Cronaca

Foto di Hitler e canzoni fasciste: piccolo scandalo in pianura

Le tante segnalazioni che arrivano dal mantovano: una birreria di campagna in cui si esibiscono gruppi 'schierati' e in cui dietro il bancone si trovano fotografie di Hitler e Mussolini. Alla richiesta di chiarimenti la risposta: "Andate via, comunisti"

Una tranquilla birreria in un’altrettanto tranquilla strada provinciale, nel cuore della pianura mantovana. Tanti clienti affezionati e un viavai garantito quasi tutto l’anno: un ottimo esempio di gestione redditizia in un periodo storico dove non tutti i locali se la passano benissimo.

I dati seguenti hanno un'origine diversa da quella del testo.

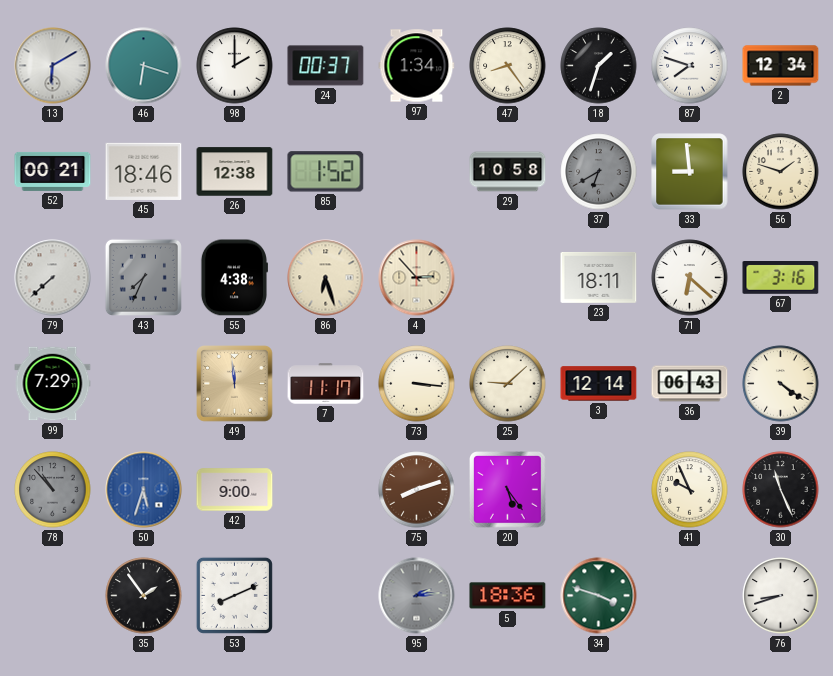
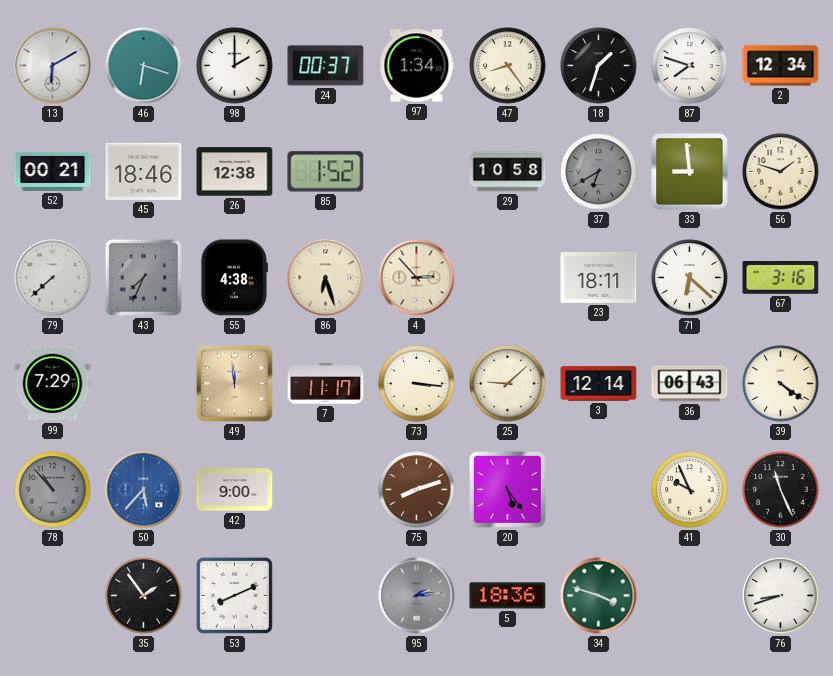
50: 5:33 -> 5:37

Peccato che quel localino, il “Dai svalvoladi” di Barbasso, non sia senza macchia e senza paura: a seguito di diverse segnalazioni, di clienti non abituali, sono state scovate alcune fotografie ‘sospette’. Adolf Hitler e Benito Mussolini che si stringono la mano sorridenti; un calendario del Duce in bella vista, addirittura un vecchio fez con simboli fascisti, più svariati suppellettili più o meno ideologici come un cappellino mostrato con orgoglio, “l’Italia agli italiani”.

A farsi qualche domanda in più la stampa locale, che ha direttamente contattato il titolare del pub ricordandogli della cosiddetta Legge Scelba, proprio quella che recita dell’illegalità di propagandare in luoghi pubblici “esponenti, principi, fatti o metodi del fascismo, oppure le sue finalità antidemocratiche”.

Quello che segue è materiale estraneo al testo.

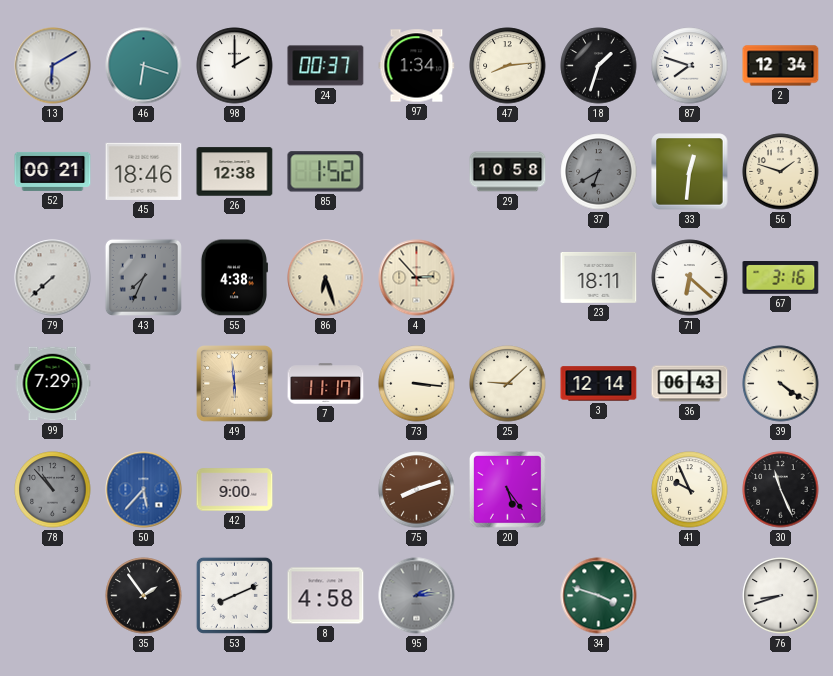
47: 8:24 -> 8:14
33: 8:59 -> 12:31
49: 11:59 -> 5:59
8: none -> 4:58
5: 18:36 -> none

Il proprietario ovviamente ha negato, e al sopralluogo seguente le fotografie e i simboli erano già stati tutti rimossi. Il racconto dall’esterno prosegue con le segnalazioni di chi ha visto saluti romani, di chi invece ha ascoltato gruppi rock che “richiamano più o meno esplicitamente il mondo dell’estrema destra”.

E dal giornalista che per primo è andato controllare un virgolettato che non è certezza ma di certo fomenta la tesi: “Smettetela di fare domande, siete solo dei comunisti”.